On July 1, during a two-day summit in the Argentinean city of Tucuman, Presidents of the Common Market of the South (Mercosur) condemned the immigration pact of the European Union. Mercosur passed a resolution condemning the EU, "We can't be silent about this, we need to take a stand..." said Venezuela's President Hugo Chavez. Chavez also threatened to stop selling oil to European countries if they apply the law. Argentine President Cristina Fernandez said that the measure "takes us back to times of xenophobia that we thought were long behind us." Chile's President Michelle Bachelet stated, "We were very generous with the Europeans who arrived in our land in the last century, and the truth is that it is not fair for our people to get a denigrating treatment." The Mercosur condemnation is seen as a particularly bold public step due to the EU's role as the primary Mercosur funder.
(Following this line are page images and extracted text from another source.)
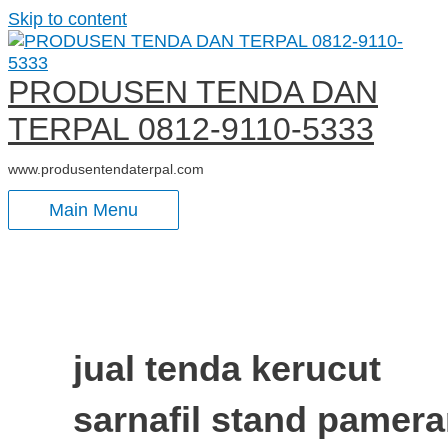
Skip to content
PRODUSEN TENDA DAN
TERPAL 0812-9110-5333
www.produsentendaterpal.com
Main Menu
jual tenda kerucut
sarnafil stand pamer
Immigration Pact Seen As Inhumane

CIMADE and the Carnegie Council are two groups voicing concern over the new law. While the EU's motto is "unity in diversity" critics say that "Fortress Europe" is more appropriate. The new refugee law is of particular concern. Human rights advocates have argued that the new pact is focused on security and immigration management, rather than based on the protection of human rights and the principle of refugee protection (Carnegie Council). The Carnegie Council asserts that the asylum laws are shifting responsibility for asylum protection beyond EU borders; the results are disputes over responsibilities, the risk of refoulement, unfair procedures and the erosion of the rights of those seeking refuge.

AFSC Promotes Just and Humane Policies

"We work with all people, the poor and the materially comfortable, the disenfranchised and the powerful in pursuit of justice. We encourage collaboration in social transformation towards a society that recognizes the dignity of each person. We believe that the Spirit can move among all these groups, making great change possible. " - AFSC Mission and Values Statement -

Since its 1917 founding, AFSC has supported domestic and international immigration policies, which respect the human rights of immigrants and refugees. Indeed, AFSC's raison d'etre is in part due to the dire situation many World War I survivors and refugees found after the war.

AFSC stands in strong opposition to policies and actions which disrupt the safe migration of individuals and families who seek to live in peace, and who have universal rights to work, live, and thrive whether in their country of origin or those who have to flee elsewhere due to repression, persecution, or social, political, economic or cultural factors.